Les Emirats arabes unis cherchent à nuire au Qatar. Rien de bien neuf quand on connaît l’inimitié qu’entretiennent ces deux rivaux de la péninsule arabique, voisins directs du géant saoudien. Mais voilà qu’une agence d’intelligence économique établie à Genève, Alp Services, dirigée par Mario Brero, surnommé le «roi des détectives», a travaillé pour les Emiratis, en échange, semble-t-il, de 5 millions de francs,
C’est là que des journalistes suisses et français auraient sans le savoir servi de courroies de transmission à ce jeu d’influence chapeauté par les services secrets d'Abu Dhabi. C’est ce que révèlent la RTS et Heidi.News en Suisse, Mediapart en France, des médias appartenant au consortium European Investigative Collaborations (EIC). Auparavant, l’hebdomadaire américain The New Yorker avait consacré un long article au même sujet.

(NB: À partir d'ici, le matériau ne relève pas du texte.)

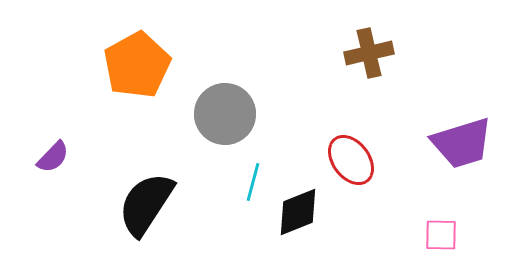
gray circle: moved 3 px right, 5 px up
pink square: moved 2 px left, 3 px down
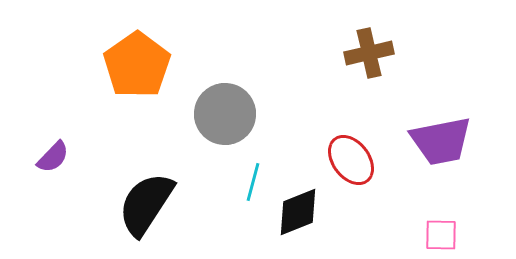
orange pentagon: rotated 6 degrees counterclockwise
purple trapezoid: moved 21 px left, 2 px up; rotated 6 degrees clockwise
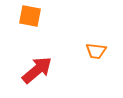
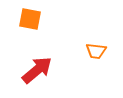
orange square: moved 3 px down
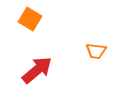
orange square: rotated 20 degrees clockwise
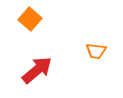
orange square: rotated 10 degrees clockwise
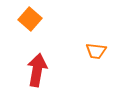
red arrow: rotated 40 degrees counterclockwise
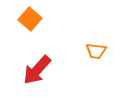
red arrow: rotated 148 degrees counterclockwise
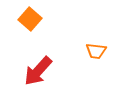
red arrow: moved 1 px right, 1 px down
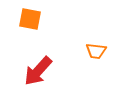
orange square: rotated 30 degrees counterclockwise
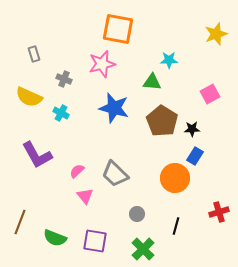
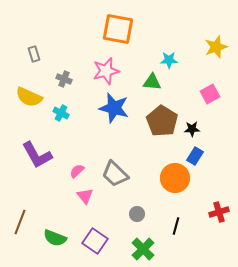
yellow star: moved 13 px down
pink star: moved 4 px right, 7 px down
purple square: rotated 25 degrees clockwise
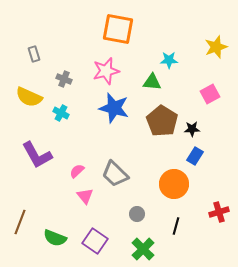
orange circle: moved 1 px left, 6 px down
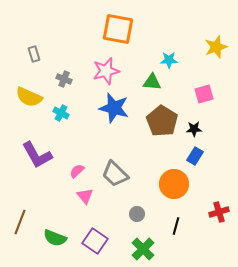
pink square: moved 6 px left; rotated 12 degrees clockwise
black star: moved 2 px right
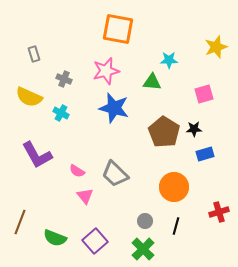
brown pentagon: moved 2 px right, 11 px down
blue rectangle: moved 10 px right, 2 px up; rotated 42 degrees clockwise
pink semicircle: rotated 105 degrees counterclockwise
orange circle: moved 3 px down
gray circle: moved 8 px right, 7 px down
purple square: rotated 15 degrees clockwise
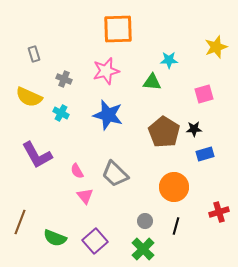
orange square: rotated 12 degrees counterclockwise
blue star: moved 6 px left, 7 px down
pink semicircle: rotated 28 degrees clockwise
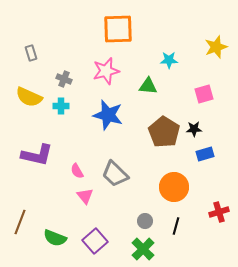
gray rectangle: moved 3 px left, 1 px up
green triangle: moved 4 px left, 4 px down
cyan cross: moved 7 px up; rotated 28 degrees counterclockwise
purple L-shape: rotated 48 degrees counterclockwise
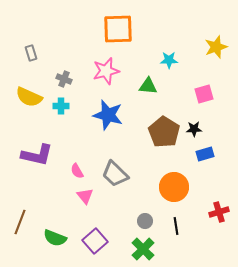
black line: rotated 24 degrees counterclockwise
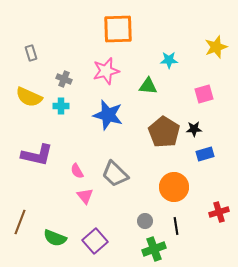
green cross: moved 11 px right; rotated 25 degrees clockwise
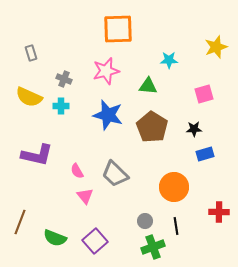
brown pentagon: moved 12 px left, 5 px up
red cross: rotated 18 degrees clockwise
green cross: moved 1 px left, 2 px up
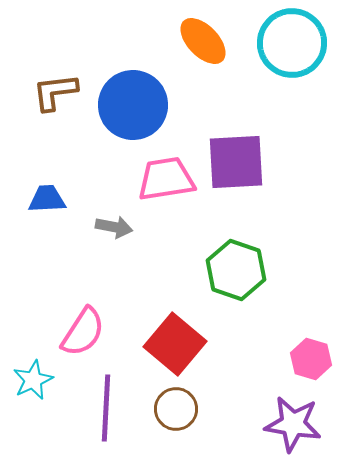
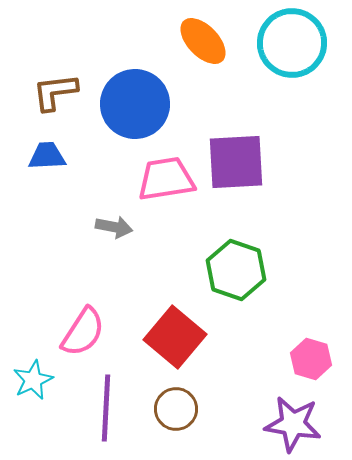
blue circle: moved 2 px right, 1 px up
blue trapezoid: moved 43 px up
red square: moved 7 px up
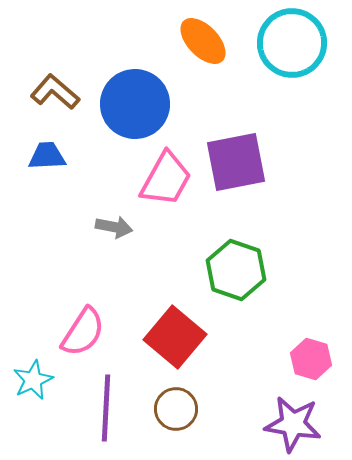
brown L-shape: rotated 48 degrees clockwise
purple square: rotated 8 degrees counterclockwise
pink trapezoid: rotated 128 degrees clockwise
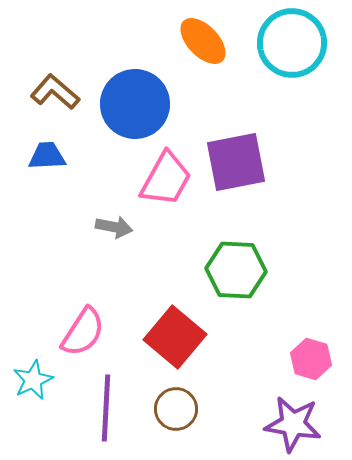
green hexagon: rotated 16 degrees counterclockwise
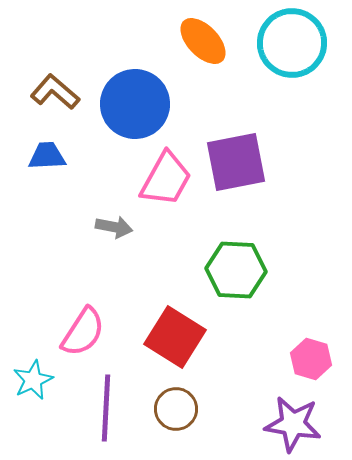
red square: rotated 8 degrees counterclockwise
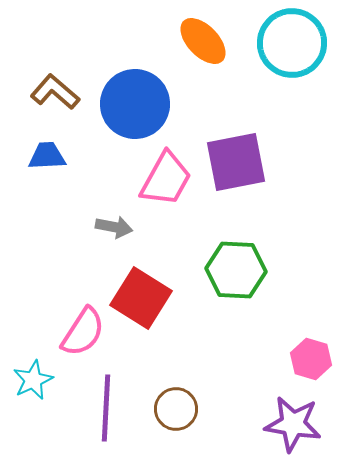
red square: moved 34 px left, 39 px up
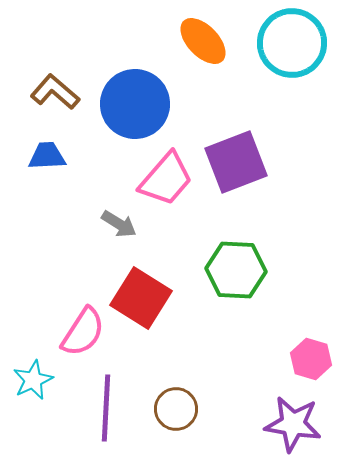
purple square: rotated 10 degrees counterclockwise
pink trapezoid: rotated 12 degrees clockwise
gray arrow: moved 5 px right, 3 px up; rotated 21 degrees clockwise
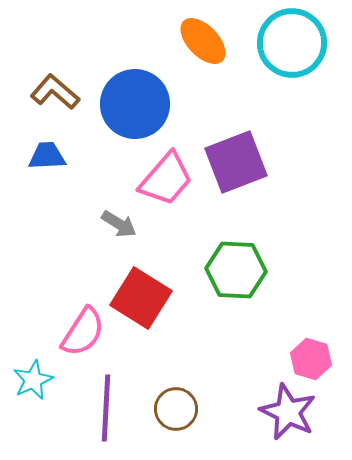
purple star: moved 5 px left, 12 px up; rotated 16 degrees clockwise
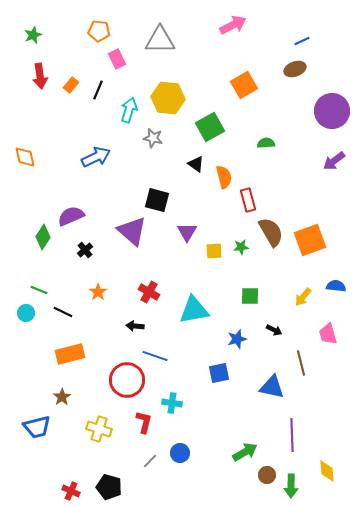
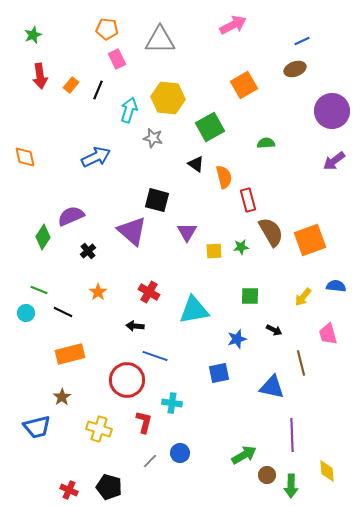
orange pentagon at (99, 31): moved 8 px right, 2 px up
black cross at (85, 250): moved 3 px right, 1 px down
green arrow at (245, 452): moved 1 px left, 3 px down
red cross at (71, 491): moved 2 px left, 1 px up
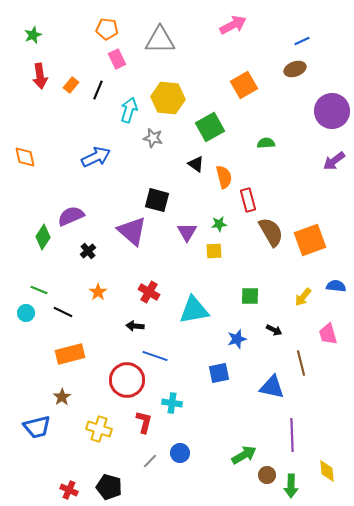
green star at (241, 247): moved 22 px left, 23 px up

Talon d’Achille du Qatar: ses liens avérés avec la confrérie des Frères musulmans, mouvement islamiste bien connu, dont le fondateur en 1928 n’est autre que le grand-père maternel des frères Hani et Tariq Ramadan, l’Egyptien Hassan al-Banna. Le guide spirituel de ces derniers, Youssef al-Qaradâwî, de nationalité égyptienne également, décédé en 2022, y avait trouvé refuge.
Ses prêches diffusés sur la Toile rencontraient un vif succès dans les diasporas sunnites. Certains d’entre eux, à connotation antisémite ou légitimant la violence à l'encontre des femmes, avaient fait scandale. Ce sont les relations sulfureuses du Qatar avec les Frères musulmans que les Emiratis, eux-mêmes tout sauf des démocrates modèles, entendaient mettre à profit.
Selon le site de la RTS, «Alp Services a compilé plus de 1000 noms, des adresses et parfois même des numéros de téléphone portable de personnes vivant en Suisse, en France, en Belgique, en Angleterre, aux Pays-Bas, en Italie, en Allemagne et en Autriche», des données ensuite livrées aux services secrets d’Abu Dhabi.
Les opérations auraient commencé en 2017, d’abord sous le nom de code «Arnica». En Suisse, elles ont entre autres visé Tariq Ramadan, l’écologiste vaudois Pascal Gemperli, secrétaire général de l’Union vaudoise des associations musulmanes (UVAM), l’activiste islamiste biennois Nicolas Blancho, un avocat présenté comme le défenseur en Suisse des Frères musulmans, ainsi qu’un homme d’affaires établi au Tessin, Hazim Nada, jetant le doute sur son entreprise, Lord Energy, qui a fait faillite.
C’est à la suite d’une fuite de données que le consortium de médias précité s'est emparé du dossier. Il apparaît que des journalistes suisses et français étaient en relation avec Alp Services, comme on peut l’être dans la presse avec des sources d’informations, en vue de la rédaction et publication d’articles, ce qui fut fait. L’un des journalistes, un Suisse alémanique, a cependant rédigé «entre 2018 et 2020 huit rapports pour Alp Services contre rémunération. Ils concernaient des islamistes et des présumés terroristes», précise le journaliste à la RTS.
Un journaliste romand a également obtenu des informations d’Alp Services. Il s’en est servi pour écrire des articles, comme l’escomptait l’agence de détectives genevoise agissant pour son client émirati. Ce journaliste se défend d’avoir perçu une quelconque rémunération et affirme n’avoir rien su du «deal» entre son informateur et les services secrets d’Abu Dhabi.
En France, un journaliste du Point, un autre d’Europe 1, auparavant à Valeurs Actuelles, ont également bénéficié de «tuyaux» fournis par Alp Services.
L'ironie dans l'affaire, c'est que les locaux d'Alp Services, situés dans le quartier des Eaux-Vives, sont voisins du Centre islamique de Genève dirigé par Hani Ramadan et fondé par son père Saïd, le gendre de Hassan al-Banna.